I’ve never cooked a tuna steak like this before. The tuna that I’ve made has always been from a can. I’ve eaten tuna steaks at some restaurants before, and I’ve always really enjoyed them. So, I’ve happy to learn that cooking them at home is easy. I suspect that a large part of the wonderful flavor of this tuna came from the high quality of the fish. So, I’d recommend getting a really good quality fish from your fishmonger.
I love tuna from a can, here’s my recipe for Tuna, Asparagus, Red Potato, and Hard-cooked Egg with Sweet and Soy Dressing.

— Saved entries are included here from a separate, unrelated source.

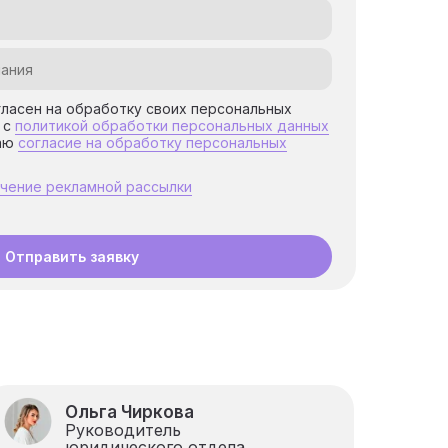
огласен на обработку своих персональных
 с
политикой обработки персональных данных
аю
согласие на обработку персональных
учение рекламной рассылки
Отправить заявку
Ольга Чиркова
Руководитель
юридического отдела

As for tuna’s sustainability, this albacore was U.S., caught Pacific albacore. Most of the albacore harvested in U.S. commercial fisheries comes from the Pacific. U.S. caught fish are caught according to laws which are stricter than other countries. U.S. caught fish must be well-maintained and sustainable. Albacore is a migratory fish, and typically doesn’t swim with dolphins, so it’s dolphin safe. Mercury levels can be high in albacore, and therefore many people are advised to limit intake of albacore. But, all in all, it’s my understanding that overfishing is not occurring with most albacore, and therefore, it’s a great choice. Also, check out NOAA’s Fishwatch site for more info on the sustainability of fish.

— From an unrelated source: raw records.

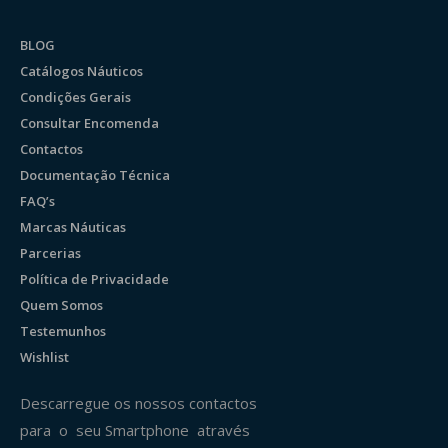
BLOG
Catálogos Náuticos
Condições Gerais
Consultar Encomenda
Contactos
Documentação Técnica
FAQ’s
Marcas Náuticas
Parcerias
Política de Privacidade
Quem Somos
Testemunhos
Wishlist
Descarregue os nossos contactos
para o seu Smartphone através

Seared Albacore Tuna served over Roasted Asparagus and Potato Puree Recipe
Seared Albacore Tuna over Roasted Asparagus and Potato Puree
- Olive oil or oil of your choice
- Salt and pepper
- Potato Puree previously made from last night’s dinner https://lifecurrentsblog.com/irish-potato-soup/
- Albacore Tuna Steaks
- 1 tablespoon olive or safflower oil or oil of your choice
- salt and pepper
- Preheat the oven to 400° F.
- The woody root end of the asparagus needs to be snapped off before cooking. Take the end of the asparagus between your thumb and forefinger and bend until it breaks; the asparagus breaks (or snaps) where the woody part ends and the fresh delicious juicy asparagus begins.
- Drizzle a small amount of oil in a 13x9-inch baking pan. Place trimmed asparagus in the pan, sprinkle with salt and pepper, and drizzle with oil. Roll the asparagus back and forth to coat them with the oil. Bake in the 400° oven for about 15 minutes, or until the asparagus is bright green and tender when pierced with a fork. Set aside.
Prepare potato puree
- Reheat the potato soup in the microwave, and spoon a shallow serving, about 1/3 cup, onto the serving plate. Top the soup with 3-5 asparagus per serving.

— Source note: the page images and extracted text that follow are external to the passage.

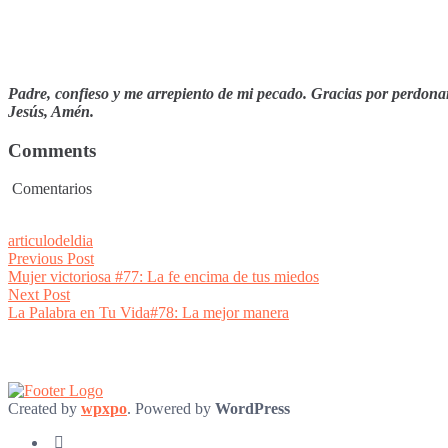
Padre, confieso y me arrepiento de mi pecado. Gracias por perdon
Jesús, Amén.
Comments
Comentarios
articulodeldia
Post
Previous
Previous Post
post:
Mujer victoriosa #77: La fe encima de tus miedos
navigation
Next
Next Post
post:
La Palabra en Tu Vida#78: La mejor manera
Created by
wpxpo
. Powered by
WordPress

- Heat a large grill pan over medium-high heat. Add the oil and allow the oil to heat just until it’s about to smoke; it will begin to shimmer.
- While the pan is heating, pat the tuna dry with a paper towel, and season on both sides with a small amount of oil, salt, and fresh pepper. (I pour a small amount of the oil in the palms of my hands and rub my hands with the oil on the fish. Sprinkle the oiled fish with kosher salt and freshly ground pepper, and rub lightly with your hands to get the spices to stick to the fish.)
- When the pan is hot, place tuna in the pan, making sure not to crowd the pan. Sear the tuna on both sides for about 2-3 minutes, depending on the thickness of the tuna. Test for doneness by inserting an instant read thermometer into the thickest part of the tuna. Look for 120° F for rare and up to 130° F for medium-rare. You’ll also be able to see the fish cooking on the side, so you can watch its progress. Sear each of the smaller sides of the tuna by holding the steaks with heavy tongs on each side of the tuna steak for a few seconds.
- Place the seared albacore tuna on top of the asparagus on the serving plate. Serve immediately, and enjoy!